[Data items]
□ □ □

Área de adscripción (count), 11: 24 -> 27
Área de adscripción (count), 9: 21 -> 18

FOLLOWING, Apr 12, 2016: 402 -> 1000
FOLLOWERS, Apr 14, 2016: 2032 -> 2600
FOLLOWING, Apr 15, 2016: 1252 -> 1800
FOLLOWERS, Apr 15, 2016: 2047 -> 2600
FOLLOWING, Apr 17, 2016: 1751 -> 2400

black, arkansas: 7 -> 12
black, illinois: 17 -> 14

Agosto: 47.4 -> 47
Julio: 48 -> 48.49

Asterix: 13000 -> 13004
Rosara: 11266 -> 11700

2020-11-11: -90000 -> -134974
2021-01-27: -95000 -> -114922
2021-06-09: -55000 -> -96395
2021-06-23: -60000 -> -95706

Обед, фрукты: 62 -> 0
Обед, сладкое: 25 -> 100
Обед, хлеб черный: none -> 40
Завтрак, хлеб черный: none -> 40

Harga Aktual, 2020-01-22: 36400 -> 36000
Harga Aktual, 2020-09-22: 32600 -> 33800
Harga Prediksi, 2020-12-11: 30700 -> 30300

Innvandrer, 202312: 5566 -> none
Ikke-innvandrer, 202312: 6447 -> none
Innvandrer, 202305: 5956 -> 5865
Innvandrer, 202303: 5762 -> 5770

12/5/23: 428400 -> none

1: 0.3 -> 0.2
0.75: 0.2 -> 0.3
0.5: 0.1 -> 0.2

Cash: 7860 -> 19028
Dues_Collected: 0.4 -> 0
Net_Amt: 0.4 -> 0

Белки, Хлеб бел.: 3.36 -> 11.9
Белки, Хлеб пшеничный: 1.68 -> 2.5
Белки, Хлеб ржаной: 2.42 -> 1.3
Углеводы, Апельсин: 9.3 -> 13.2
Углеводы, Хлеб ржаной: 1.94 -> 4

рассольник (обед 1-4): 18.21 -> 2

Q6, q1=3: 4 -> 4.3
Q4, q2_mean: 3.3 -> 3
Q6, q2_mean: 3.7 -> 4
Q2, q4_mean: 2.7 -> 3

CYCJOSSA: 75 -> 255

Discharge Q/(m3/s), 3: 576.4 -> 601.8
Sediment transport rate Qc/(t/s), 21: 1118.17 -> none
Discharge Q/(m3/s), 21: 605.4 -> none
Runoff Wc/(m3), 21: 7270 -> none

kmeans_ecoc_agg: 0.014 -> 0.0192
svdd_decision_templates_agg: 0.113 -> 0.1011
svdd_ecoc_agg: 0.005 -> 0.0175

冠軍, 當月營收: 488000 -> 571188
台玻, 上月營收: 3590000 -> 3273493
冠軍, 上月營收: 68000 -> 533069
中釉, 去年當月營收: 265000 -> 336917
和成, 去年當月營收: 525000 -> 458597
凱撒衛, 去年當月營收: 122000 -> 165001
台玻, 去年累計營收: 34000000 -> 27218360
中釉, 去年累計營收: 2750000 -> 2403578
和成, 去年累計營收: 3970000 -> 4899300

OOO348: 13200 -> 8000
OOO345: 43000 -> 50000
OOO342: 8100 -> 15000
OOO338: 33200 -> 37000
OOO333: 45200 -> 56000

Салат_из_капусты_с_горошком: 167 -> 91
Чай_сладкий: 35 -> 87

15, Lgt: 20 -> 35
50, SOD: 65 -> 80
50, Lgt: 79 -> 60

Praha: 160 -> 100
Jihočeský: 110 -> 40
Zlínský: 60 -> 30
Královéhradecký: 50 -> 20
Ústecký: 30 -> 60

□ □ □

» WHAT TO DO
Reproduce the lines from the one with "2021-06-23: -60000 -> -95706" to the end of the data exactly, leaving out every earlier line.

» YOUR RESPONSE
2021-06-23: -60000 -> -95706

Обед, фрукты: 62 -> 0
Обед, сладкое: 25 -> 100
Обед, хлеб черный: none -> 40
Завтрак, хлеб черный: none -> 40

Harga Aktual, 2020-01-22: 36400 -> 36000
Harga Aktual, 2020-09-22: 32600 -> 33800
Harga Prediksi, 2020-12-11: 30700 -> 30300

Innvandrer, 202312: 5566 -> none
Ikke-innvandrer, 202312: 6447 -> none
Innvandrer, 202305: 5956 -> 5865
Innvandrer, 202303: 5762 -> 5770

12/5/23: 428400 -> none

1: 0.3 -> 0.2
0.75: 0.2 -> 0.3
0.5: 0.1 -> 0.2

Cash: 7860 -> 19028
Dues_Collected: 0.4 -> 0
Net_Amt: 0.4 -> 0

Белки, Хлеб бел.: 3.36 -> 11.9
Белки, Хлеб пшеничный: 1.68 -> 2.5
Белки, Хлеб ржаной: 2.42 -> 1.3
Углеводы, Апельсин: 9.3 -> 13.2
Углеводы, Хлеб ржаной: 1.94 -> 4

рассольник (обед 1-4): 18.21 -> 2

Q6, q1=3: 4 -> 4.3
Q4, q2_mean: 3.3 -> 3
Q6, q2_mean: 3.7 -> 4
Q2, q4_mean: 2.7 -> 3

CYCJOSSA: 75 -> 255

Discharge Q/(m3/s), 3: 576.4 -> 601.8
Sediment transport rate Qc/(t/s), 21: 1118.17 -> none
Discharge Q/(m3/s), 21: 605.4 -> none
Runoff Wc/(m3), 21: 7270 -> none

kmeans_ecoc_agg: 0.014 -> 0.0192
svdd_decision_templates_agg: 0.113 -> 0.1011
svdd_ecoc_agg: 0.005 -> 0.0175

冠軍, 當月營收: 488000 -> 571188
台玻, 上月營收: 3590000 -> 3273493
冠軍, 上月營收: 68000 -> 533069
中釉, 去年當月營收: 265000 -> 336917
和成, 去年當月營收: 525000 -> 458597
凱撒衛, 去年當月營收: 122000 -> 165001
台玻, 去年累計營收: 34000000 -> 27218360
中釉, 去年累計營收: 2750000 -> 2403578
和成, 去年累計營收: 3970000 -> 4899300

OOO348: 13200 -> 8000
OOO345: 43000 -> 50000
OOO342: 8100 -> 15000
OOO338: 33200 -> 37000
OOO333: 45200 -> 56000

Салат_из_капусты_с_горошком: 167 -> 91
Чай_сладкий: 35 -> 87

15, Lgt: 20 -> 35
50, SOD: 65 -> 80
50, Lgt: 79 -> 60

Praha: 160 -> 100
Jihočeský: 110 -> 40
Zlínský: 60 -> 30
Královéhradecký: 50 -> 20
Ústecký: 30 -> 60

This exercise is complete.